Sudanese warplanes have launched an attack on a major South Sudanese town, bombing the capital of the oil-producing Unity border state, according to South Sudan officials.
Bombs were dropped at dawn on Thursday, targeting a strategic bridge on the Rubkhona airstrip just outside Beintu town close to a UN compound, which lies about 60 kilometres from the frontier as clashes between the recently separated nations continued for a third day.
The air raids came after South Sudanese troops captured the oil-rich border town of Heglig which is internationally recognised as part of Sudan, according a Sudanese government minister.
The military advance by South Sudan and Sudanese air raids brought condemnation from the United Nations Security Council as UN Secretary-General Ban Ki-moon called on both sides to withdraw from the other side’s territory and said he was “alarmed by the escalation in fighting”.
Al Jazeera’a Nazanine Moshiri who is reporting from Juba says both sides are sticking to their positions.
“All of this will add to the already tense situation in the Unity state,” said our correspondent.
Sudan’s ambassador to the United Nations, Daffa-Alla Elhag Ali Osman, said he had filed a complaint to the Security Council condemning the “heinous attack” on Heglig.
“We will decide to retaliate, and retaliate severely, deep inside South Sudan if the Security Council doesn’t address the situation”, Ali Osman told reporters.
A statement on Khartoum’s official SUNA news agency warned of “destruction” in South Sudan.
Focal point of fighting
Heglig lies along the disputed border between the two African nations and has been the focal point of nearly two weeks of clashes between their armies, which have prompted the collapse of African Union-mediated talks.
The region is home to oil fields that account for about half of Sudan’s oil production, a critical source of income for the country’s flagging economy.
The two rivals fought a civil war that lasted decades, and never reached a deal to share the region’s oil resources or delineate their exact border during negotiations which led to South Sudan’s cessation last year.
A 2009 ruling by the Permanent Court of Arbitration in the Hague placed Heglig in Sudan’s Southern Kordofan region. But South Sudan has disputed the ruling, asserting that the region is in South Sudan’s Unity State.
South Sudan’s army said it moved into Heglig on Tuesday after repelling an attack launched by Sudanese Armed Forces against a position near the border town of Teshwin.
Sudan President Omar al-Bashir was scheduled to visit South Sudan for a summit April 3, but the talks were scrapped in the wake of the clashes.

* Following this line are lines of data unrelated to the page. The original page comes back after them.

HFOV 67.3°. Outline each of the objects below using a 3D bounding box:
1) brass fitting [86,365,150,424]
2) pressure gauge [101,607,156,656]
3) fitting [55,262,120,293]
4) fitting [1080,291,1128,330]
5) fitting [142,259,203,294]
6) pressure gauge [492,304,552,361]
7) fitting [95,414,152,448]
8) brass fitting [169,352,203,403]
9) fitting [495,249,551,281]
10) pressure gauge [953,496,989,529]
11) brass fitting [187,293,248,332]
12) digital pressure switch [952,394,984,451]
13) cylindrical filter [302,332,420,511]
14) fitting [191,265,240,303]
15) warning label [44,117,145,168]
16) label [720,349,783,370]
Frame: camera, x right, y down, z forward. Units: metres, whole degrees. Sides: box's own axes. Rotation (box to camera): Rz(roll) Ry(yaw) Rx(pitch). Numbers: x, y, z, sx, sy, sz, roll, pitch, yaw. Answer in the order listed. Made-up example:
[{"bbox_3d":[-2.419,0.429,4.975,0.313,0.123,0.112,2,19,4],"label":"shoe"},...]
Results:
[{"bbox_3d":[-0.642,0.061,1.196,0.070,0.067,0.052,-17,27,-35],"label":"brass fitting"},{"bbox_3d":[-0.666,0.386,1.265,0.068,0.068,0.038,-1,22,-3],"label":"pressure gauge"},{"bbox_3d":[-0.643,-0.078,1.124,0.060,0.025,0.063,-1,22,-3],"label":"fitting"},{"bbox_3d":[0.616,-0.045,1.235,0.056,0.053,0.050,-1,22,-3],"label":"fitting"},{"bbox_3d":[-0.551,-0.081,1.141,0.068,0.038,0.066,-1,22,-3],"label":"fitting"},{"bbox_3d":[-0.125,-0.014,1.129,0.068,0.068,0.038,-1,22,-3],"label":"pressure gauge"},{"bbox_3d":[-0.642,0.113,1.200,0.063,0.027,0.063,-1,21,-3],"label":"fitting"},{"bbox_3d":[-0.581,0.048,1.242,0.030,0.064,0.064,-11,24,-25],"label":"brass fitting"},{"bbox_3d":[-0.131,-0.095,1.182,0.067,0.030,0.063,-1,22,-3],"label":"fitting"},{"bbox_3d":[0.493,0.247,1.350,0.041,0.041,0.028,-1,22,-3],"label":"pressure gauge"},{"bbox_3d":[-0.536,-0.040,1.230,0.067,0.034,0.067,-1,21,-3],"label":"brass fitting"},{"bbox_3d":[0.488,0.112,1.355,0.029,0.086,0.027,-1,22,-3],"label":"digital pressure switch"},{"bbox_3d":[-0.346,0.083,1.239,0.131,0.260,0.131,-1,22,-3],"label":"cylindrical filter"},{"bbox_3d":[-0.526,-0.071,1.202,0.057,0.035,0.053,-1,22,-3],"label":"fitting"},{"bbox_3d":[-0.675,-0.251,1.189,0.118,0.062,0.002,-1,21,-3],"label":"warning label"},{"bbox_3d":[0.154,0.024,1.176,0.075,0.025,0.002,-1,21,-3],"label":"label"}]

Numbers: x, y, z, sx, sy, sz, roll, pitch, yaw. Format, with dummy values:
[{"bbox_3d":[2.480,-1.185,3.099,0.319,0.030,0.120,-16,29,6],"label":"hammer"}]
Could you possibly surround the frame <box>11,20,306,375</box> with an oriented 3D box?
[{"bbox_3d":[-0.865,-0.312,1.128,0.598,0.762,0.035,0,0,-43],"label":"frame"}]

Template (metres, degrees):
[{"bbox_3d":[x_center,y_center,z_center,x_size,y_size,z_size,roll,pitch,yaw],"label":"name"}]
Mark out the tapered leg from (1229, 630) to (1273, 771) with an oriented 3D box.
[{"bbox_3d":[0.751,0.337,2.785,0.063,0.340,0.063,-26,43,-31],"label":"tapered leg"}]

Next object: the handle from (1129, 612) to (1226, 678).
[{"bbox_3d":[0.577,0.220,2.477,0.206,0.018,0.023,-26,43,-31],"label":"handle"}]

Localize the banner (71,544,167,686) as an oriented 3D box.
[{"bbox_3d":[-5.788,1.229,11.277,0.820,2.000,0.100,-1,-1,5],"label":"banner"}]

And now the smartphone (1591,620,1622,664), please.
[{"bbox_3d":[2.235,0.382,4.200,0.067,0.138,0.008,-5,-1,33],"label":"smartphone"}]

President Barack Obama earlier this month called South Sudan President Salva Kiir to ensure that South Sudan’s military exercised maximum restraint and was not involved in or supporting fighting along the border.
In a statement, the African Union called upon both countries to resolve all outstanding issues “in a peaceful way in accordance with the overriding principle of establishing two viable states in Sudan and South Sudan”.